_EXERCISE_. Can you duplicate every line of the listing below verbatim, leaving the pictures out of your answer?

[Opening SUPPLIED ENTRIES section]

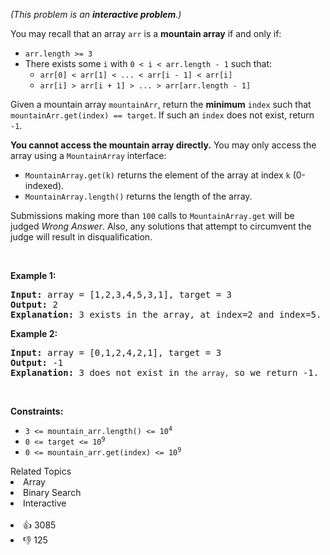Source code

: <p><em>(This problem is an <strong>interactive problem</strong>.)</em></p>

<p>You may recall that an array <code>arr</code> is a <strong>mountain array</strong> if and only if:</p>

<ul> 
 <li><code>arr.length &gt;= 3</code></li> 
 <li>There exists some <code>i</code> with <code>0 &lt; i &lt; arr.length - 1</code> such that: 
  <ul> 
   <li><code>arr[0] &lt; arr[1] &lt; ... &lt; arr[i - 1] &lt; arr[i]</code></li> 
   <li><code>arr[i] &gt; arr[i + 1] &gt; ... &gt; arr[arr.length - 1]</code></li> 
  </ul> </li> 
</ul>

<p>Given a mountain array <code>mountainArr</code>, return the <strong>minimum</strong> <code>index</code> such that <code>mountainArr.get(index) == target</code>. If such an <code>index</code> does not exist, return <code>-1</code>.</p>

<p><strong>You cannot access the mountain array directly.</strong> You may only access the array using a <code>MountainArray</code> interface:</p>

<ul> 
 <li><code>MountainArray.get(k)</code> returns the element of the array at index <code>k</code> (0-indexed).</li> 
 <li><code>MountainArray.length()</code> returns the length of the array.</li> 
</ul>

<p>Submissions making more than <code>100</code> calls to <code>MountainArray.get</code> will be judged <em>Wrong Answer</em>. Also, any solutions that attempt to circumvent the judge will result in disqualification.</p>

<p>&nbsp;</p> 
<p><strong class="example">Example 1:</strong></p>

<pre>
<strong>Input:</strong> array = [1,2,3,4,5,3,1], target = 3
<strong>Output:</strong> 2
<strong>Explanation:</strong> 3 exists in the array, at index=2 and index=5. Return the minimum index, which is 2.</pre>

<p><strong class="example">Example 2:</strong></p>

<pre>
<strong>Input:</strong> array = [0,1,2,4,2,1], target = 3
<strong>Output:</strong> -1
<strong>Explanation:</strong> 3 does not exist in <span><code>the array,</code></span> so we return -1.
</pre>

<p>&nbsp;</p> 
<p><strong>Constraints:</strong></p>

<ul> 
 <li><code>3 &lt;= mountain_arr.length() &lt;= 10<sup>4</sup></code></li> 
 <li><code>0 &lt;= target &lt;= 10<sup>9</sup></code></li> 
 <li><code>0 &lt;= mountain_arr.get(index) &lt;= 10<sup>9</sup></code></li> 
</ul>

<div><div>Related Topics</div><div><li>Array</li><li>Binary Search</li><li>Interactive</li></div></div><br><div><li>👍 3085</li><li>👎 125</li></div>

[Closing SUPPLIED ENTRIES section]

_WRITTEN SOLUTION_.
Source code

: <p><em>(This problem is an <strong>interactive problem</strong>.)</em></p>

<p>You may recall that an array <code>arr</code> is a <strong>mountain array</strong> if and only if:</p>

<ul> 
 <li><code>arr.length &gt;= 3</code></li> 
 <li>There exists some <code>i</code> with <code>0 &lt; i &lt; arr.length - 1</code> such that: 
  <ul> 
   <li><code>arr[0] &lt; arr[1] &lt; ... &lt; arr[i - 1] &lt; arr[i]</code></li> 
   <li><code>arr[i] &gt; arr[i + 1] &gt; ... &gt; arr[arr.length - 1]</code></li> 
  </ul> </li> 
</ul>

<p>Given a mountain array <code>mountainArr</code>, return the <strong>minimum</strong> <code>index</code> such that <code>mountainArr.get(index) == target</code>. If such an <code>index</code> does not exist, return <code>-1</code>.</p>

<p><strong>You cannot access the mountain array directly.</strong> You may only access the array using a <code>MountainArray</code> interface:</p>

<ul> 
 <li><code>MountainArray.get(k)</code> returns the element of the array at index <code>k</code> (0-indexed).</li> 
 <li><code>MountainArray.length()</code> returns the length of the array.</li> 
</ul>

<p>Submissions making more than <code>100</code> calls to <code>MountainArray.get</code> will be judged <em>Wrong Answer</em>. Also, any solutions that attempt to circumvent the judge will result in disqualification.</p>

<p>&nbsp;</p> 
<p><strong class="example">Example 1:</strong></p>

<pre>
<strong>Input:</strong> array = [1,2,3,4,5,3,1], target = 3
<strong>Output:</strong> 2
<strong>Explanation:</strong> 3 exists in the array, at index=2 and index=5. Return the minimum index, which is 2.</pre>

<p><strong class="example">Example 2:</strong></p>

<pre>
<strong>Input:</strong> array = [0,1,2,4,2,1], target = 3
<strong>Output:</strong> -1
<strong>Explanation:</strong> 3 does not exist in <span><code>the array,</code></span> so we return -1.
</pre>

<p>&nbsp;</p> 
<p><strong>Constraints:</strong></p>

<ul> 
 <li><code>3 &lt;= mountain_arr.length() &lt;= 10<sup>4</sup></code></li> 
 <li><code>0 &lt;= target &lt;= 10<sup>9</sup></code></li> 
 <li><code>0 &lt;= mountain_arr.get(index) &lt;= 10<sup>9</sup></code></li> 
</ul>

<div><div>Related Topics</div><div><li>Array</li><li>Binary Search</li><li>Interactive</li></div></div><br><div><li>👍 3085</li><li>👎 125</li></div>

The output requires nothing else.